The Australian economy is already slowing down and there are more storm clouds on the horizon.
Interest rate rises, sky-high inflation and gloomy global conditions have been weighing on the economy and a fresh set of forward-looking data suggests the situation will only get worse.
The Westpac-Melbourne Institute leading index, which draws on a range of domestic and international data points to paint a picture of future economic growth, returned its 10th negative result in a row in May.
The six-month annualised growth rate in the index, which signals the likely pace of economic activity relative to trend three to nine months into the future, fell to negative 1.09 per cent in May from negative 0.78 per cent in April.
Westpac Group chief economist Bill Evans said this was the lowest growth rate result since the pandemic and added weight to the bank's recently downgraded forecasts for economic growth.
The bank's economists now think growth will slow to 0.6 per cent in 2023, down from one per cent predicted earlier.
In 2024, growth is likely to pick up to one per cent, but this forecast has been revised down from 1.5 per cent.
"This weakness in the economy is centred around the consumer but also reflects a slowing global economy, a downturn in dwelling construction and a progressive weakening in the labour market," Mr Evans said.
Australia's economy is losing momentum, with quarterly growth pulling back to 0.2 per cent in the March quarter from 0.6 per cent in the three months to December.

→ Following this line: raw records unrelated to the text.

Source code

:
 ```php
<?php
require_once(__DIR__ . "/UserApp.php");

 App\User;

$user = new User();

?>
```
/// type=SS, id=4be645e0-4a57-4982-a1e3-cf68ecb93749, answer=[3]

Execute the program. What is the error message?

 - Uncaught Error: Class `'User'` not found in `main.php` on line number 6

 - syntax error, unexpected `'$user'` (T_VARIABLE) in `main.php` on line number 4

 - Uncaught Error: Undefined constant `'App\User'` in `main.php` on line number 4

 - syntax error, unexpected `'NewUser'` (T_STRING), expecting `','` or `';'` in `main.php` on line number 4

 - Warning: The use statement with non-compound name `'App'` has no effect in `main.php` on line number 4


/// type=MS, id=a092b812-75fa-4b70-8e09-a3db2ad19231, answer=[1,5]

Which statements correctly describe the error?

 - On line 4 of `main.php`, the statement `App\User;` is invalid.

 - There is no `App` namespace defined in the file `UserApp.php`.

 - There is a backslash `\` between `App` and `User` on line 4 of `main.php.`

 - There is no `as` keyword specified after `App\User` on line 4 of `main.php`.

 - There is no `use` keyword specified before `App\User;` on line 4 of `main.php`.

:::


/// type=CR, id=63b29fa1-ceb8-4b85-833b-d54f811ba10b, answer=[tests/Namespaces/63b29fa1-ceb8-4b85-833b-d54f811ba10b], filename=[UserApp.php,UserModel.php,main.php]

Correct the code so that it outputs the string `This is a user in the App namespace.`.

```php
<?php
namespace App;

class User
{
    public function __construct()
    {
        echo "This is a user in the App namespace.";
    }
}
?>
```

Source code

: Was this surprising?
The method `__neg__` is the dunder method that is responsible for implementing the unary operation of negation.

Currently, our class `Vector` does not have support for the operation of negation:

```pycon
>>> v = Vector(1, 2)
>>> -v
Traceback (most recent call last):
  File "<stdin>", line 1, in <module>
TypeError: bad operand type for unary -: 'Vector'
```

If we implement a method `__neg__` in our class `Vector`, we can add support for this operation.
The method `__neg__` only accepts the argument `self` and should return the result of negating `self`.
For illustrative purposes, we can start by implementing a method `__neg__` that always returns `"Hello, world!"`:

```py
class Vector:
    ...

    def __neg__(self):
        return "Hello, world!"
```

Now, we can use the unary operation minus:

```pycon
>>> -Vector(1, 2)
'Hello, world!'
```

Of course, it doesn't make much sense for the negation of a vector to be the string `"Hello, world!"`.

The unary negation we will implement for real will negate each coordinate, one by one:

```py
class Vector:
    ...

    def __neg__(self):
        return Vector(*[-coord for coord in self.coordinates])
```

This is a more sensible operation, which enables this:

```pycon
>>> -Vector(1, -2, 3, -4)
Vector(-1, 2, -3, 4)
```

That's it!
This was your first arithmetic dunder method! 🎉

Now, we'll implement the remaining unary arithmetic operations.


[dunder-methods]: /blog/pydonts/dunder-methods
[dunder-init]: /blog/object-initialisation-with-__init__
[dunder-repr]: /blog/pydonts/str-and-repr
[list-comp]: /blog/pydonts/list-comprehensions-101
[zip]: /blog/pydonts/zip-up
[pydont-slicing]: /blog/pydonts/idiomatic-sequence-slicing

The March quarter national accounts also revealed weakening household spending that was echoed in new Visa transaction data.
The firm's spending momentum index sunk 0.9 points to hit 98.8 in May, reversing an improvement over the month before.
All spending categories are now in contractionary territory - that is, below 100 per cent - aside from non-discretionary spending, or essentials.
At 101.5 index points, non-discretionary spending remains in expansive territory but it did fall 0.7 points over the month.
Discretionary spending contracted a further 0.2 points to 97.5.
These patterns are likely to continue as rising interest rates and red-hot inflation turn people away from restaurants and other non-essential spending in favour of cheaper alternatives, such as eating in.
While rising interest rates and high inflation are forcing consumers to cut back, higher earnings could help support consumer spending.
A dataset from the Australian Bureau of Statistics based on single touch payroll data shows wages and salaries paid by employers were up 9.3 per cent on April last year, or $7.7 billion.
But the measure of earnings fell 1.7 per cent from March, which ABS head of labour statistics Bjorn Jarvis said was likely because many sectors hand out bonuses in March.
Unlike the wage price index, which measures underlying movement in wages, the new earnings data set captures compositional changes in the labour market.
This includes switching jobs, taking on extra hours and bonuses and other additional payments.